Simone, uma prima que vivia em São Paulo, neta de titia Alice, não sabia o que era uma botija, por isso indagou sobre o que seria.

- Minha neta, uma botija é tesouro amaldiçoado. Certamente foi enterrado por motivo de ambição. Há histórias de botijas riquíssimas, cheias de moedas de ouro, joias… Quem desenterra a botija, além de ficar rico, livra a alma do castigo.

- E vocês não tiveram coragem de desenterrar? - algum outro menino questionou;

Então vovó Hosana interveio:

- Pra se cavar uma botija é preciso muita coragem, muita força. À medida que você vai cavando e chegando mais perto da riqueza, mais assombrações você vai vendo. É cão pulando pra tudo que é lado, galho de árvore... Nós duas, coitadas… Quando a gente se bateu com aquele mal-assombro, só deu tempo de correr em desespero… Caímos quase desmaiadas nos pés de mamãe, querosene derramado, da cor de uma flor-de-algodão! Dormimos no escuro... Perdemos a chance de ficarmos ricas, hein, Alice?…

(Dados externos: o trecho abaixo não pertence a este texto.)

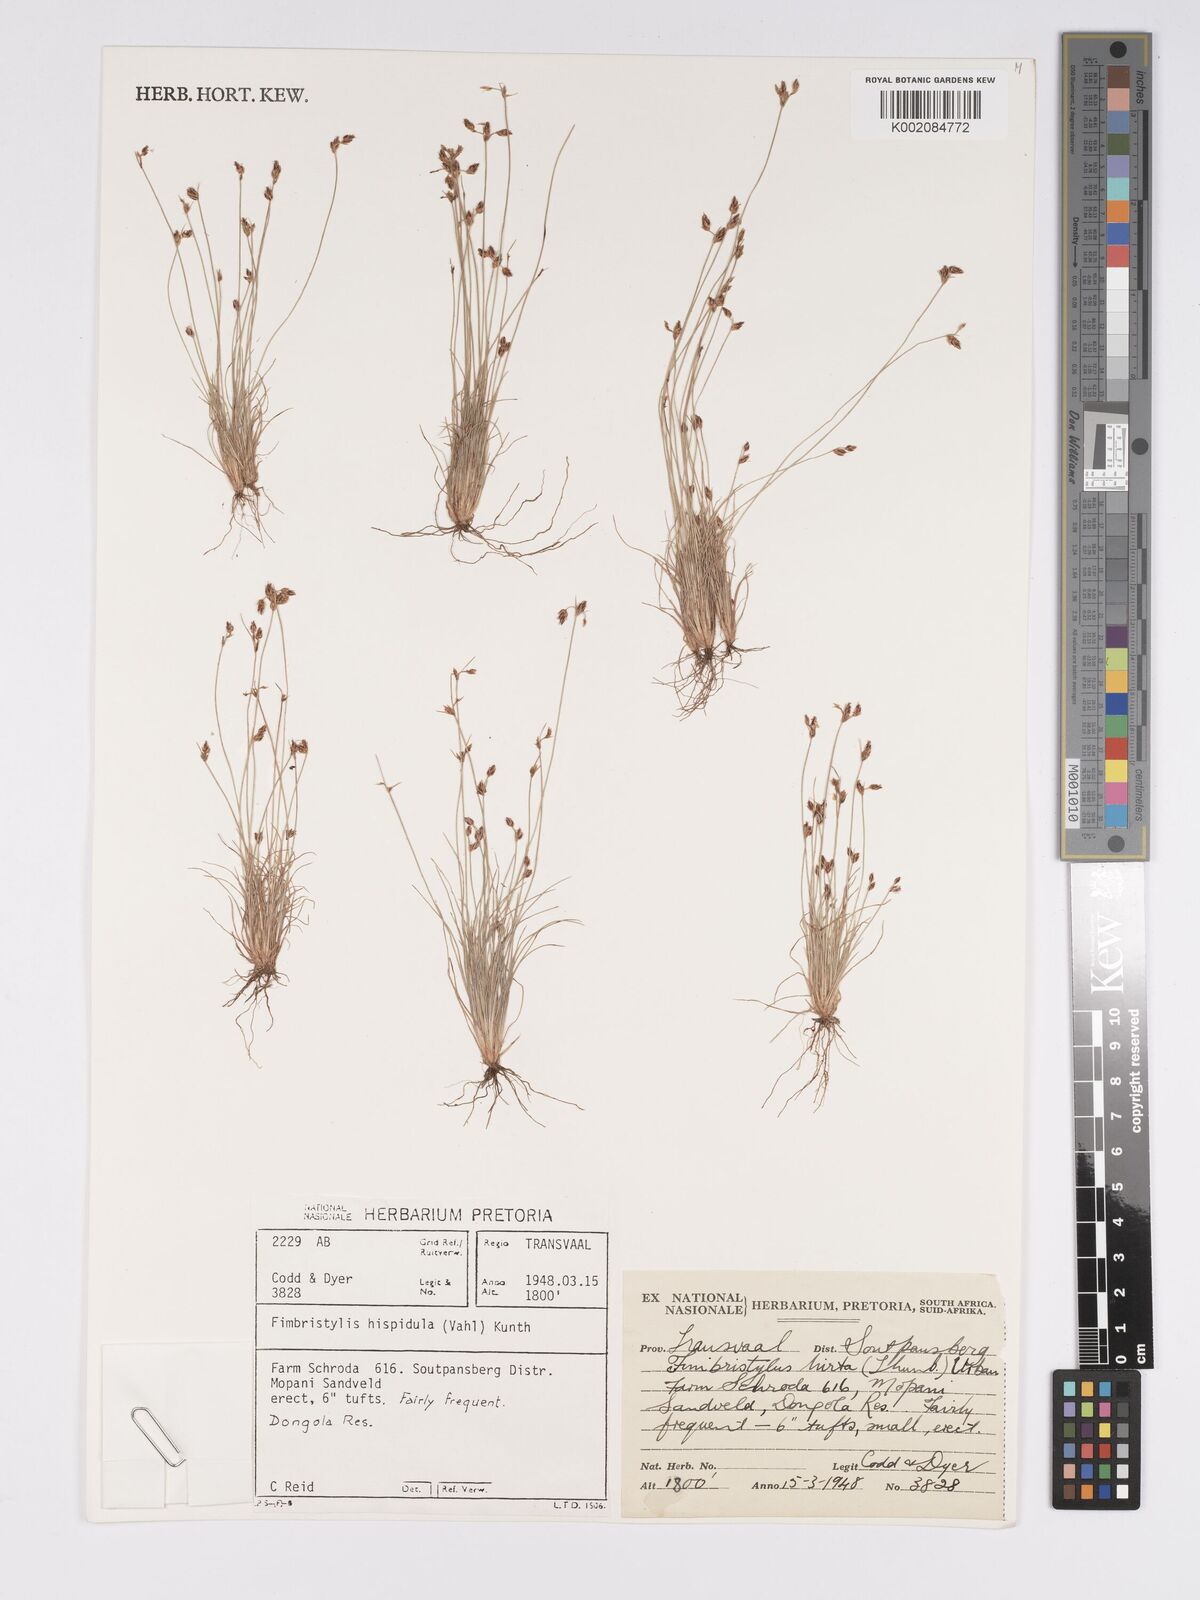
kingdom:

Não dormi nada naquela noite, impressionado, amedrontado, e fascinado com tudo aquilo. Quando estava para cochilar, ouvi um assobio fino. Certamente era a Caboquinha… Vi o dia nascer, invadindo de luz as frestas da janela.

Juro que desejei, em tantas estradas daquela meninice, que uma alma aparecesse indicando uma botija para ser arrancada. Para mim, nesse tempo, as verdades eram docemente recheadas de fantasia.


29 de Abril de 2020 – Porto Velho, Rondônia.


Hérlon Fernandes Gomes

Para os primos e primas que ouviram comigo histórias extraordinárias como estas.